On trouvera surtout dans ce livre des choses recherchées et nouvelles sur les œufs et la génération des animaux, sur les divers feux qui se trouvent dans leurs substances, et dans celle des végétaux, et des minéraux : sur la nature des feux souterrains, sur leurs causes et sur leurs effets, tels que sont les tremblements de terre, et sur les diverses sortes de terre qui sont dans le monde ; sur les moyens de tirer le soufre fixe du corps des animaux, et des végétaux, et même du corps des métaux ; sur les sels tant fixes que volatils : Enfin joignant partout la pratique à la théorie, il enseigne d’une manière si nette, que tous le monde les peut faire facilement.
On en jugera par celle-ci, dont il ne parle seulement que par occasion, et en passant. C’est la composition de l’or tonnant, dont peu de grains font autant de bruit que plusieurs livres de poudre à canon. Il ne faut pour le faire que dissoudre de l’or avec de l’eau régale, le précipiter par un esprit d’urine, bien dulcifier le précipité avec de l’eau commune, et le sécher ensuite avec prudence, de peur qu’il n’arrive du malheur en le séchant, parce qu’étant sec il se fond comme la cire, et que c’est en se fondant qu’il fait son opération. Il y a ainsi dans ce livre plusieurs autres manière de faire des opérations, parmi lesquelles quelques unes étoient inconnues jusqu’à présent.

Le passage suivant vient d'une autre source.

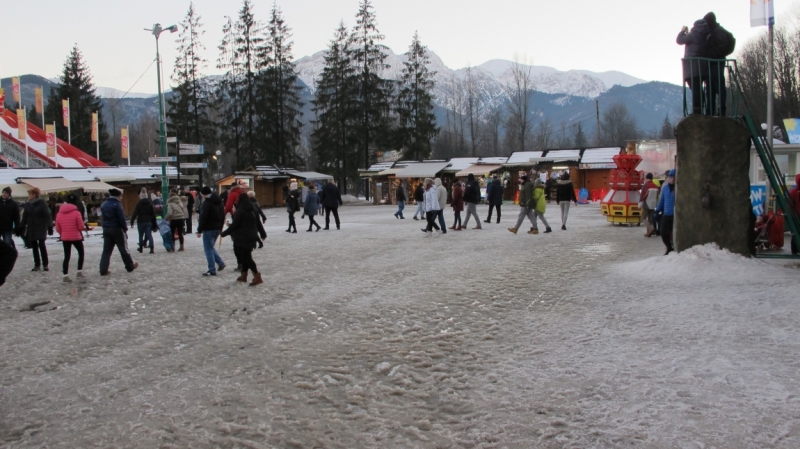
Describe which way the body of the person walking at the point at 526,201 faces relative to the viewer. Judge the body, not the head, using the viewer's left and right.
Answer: facing to the left of the viewer

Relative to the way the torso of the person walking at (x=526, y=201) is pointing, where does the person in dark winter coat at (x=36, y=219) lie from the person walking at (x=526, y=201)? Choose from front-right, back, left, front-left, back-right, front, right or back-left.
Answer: front-left

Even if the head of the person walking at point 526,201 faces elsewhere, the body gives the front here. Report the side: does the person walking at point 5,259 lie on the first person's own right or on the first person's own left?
on the first person's own left

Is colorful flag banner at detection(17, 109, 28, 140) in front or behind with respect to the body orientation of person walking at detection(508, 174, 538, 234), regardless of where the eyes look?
in front

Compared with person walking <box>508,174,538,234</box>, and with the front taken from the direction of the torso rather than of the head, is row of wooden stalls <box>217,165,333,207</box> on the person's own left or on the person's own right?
on the person's own right

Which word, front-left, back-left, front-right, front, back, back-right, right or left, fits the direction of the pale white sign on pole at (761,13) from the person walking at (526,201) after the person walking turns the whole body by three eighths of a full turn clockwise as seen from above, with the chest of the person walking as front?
right

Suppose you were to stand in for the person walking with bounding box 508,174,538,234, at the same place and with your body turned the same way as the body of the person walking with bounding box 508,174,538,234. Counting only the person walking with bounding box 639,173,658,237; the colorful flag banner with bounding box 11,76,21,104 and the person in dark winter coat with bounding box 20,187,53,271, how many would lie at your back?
1

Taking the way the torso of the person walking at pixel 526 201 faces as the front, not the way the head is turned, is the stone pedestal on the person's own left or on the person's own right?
on the person's own left

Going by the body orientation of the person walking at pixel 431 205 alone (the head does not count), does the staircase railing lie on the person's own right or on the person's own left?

Pour l’auteur, on ne le connoit point. Il a pris un grand soin de se cacher, suivant la coutume de ses semblables ; et tout ce que nous en savons, c’est que c’est un philosophe étranger, et que ces mots qui se lisent au frontispice du livre :
sont l’anagramme de son nom. Mais pour le style on voit sans peine qu’il n’est non seulement pas d’un étranger, mais pas même d’un philosophe alchimiste. Car on remarque que tous les livres du moins François, de ceux de cet art, sont ordinairement d’un style plus châtié, grossier et embarrassant, soit que cela vienne de ce que ces messieurs sont accoutumés à lire de pareils livres, soit que l’application qu’ils ont à leur matière les empêche de prendre garde aux expressions : au lieu que celui-ci est écrit très purement, avec beaucoup de politesse, et une grande netteté. Aussi a–t-on sut que c’est Monsieur l’abbé de Saint Ussans qui a prêté sa plume pour le mettre en l’état ou il paroit.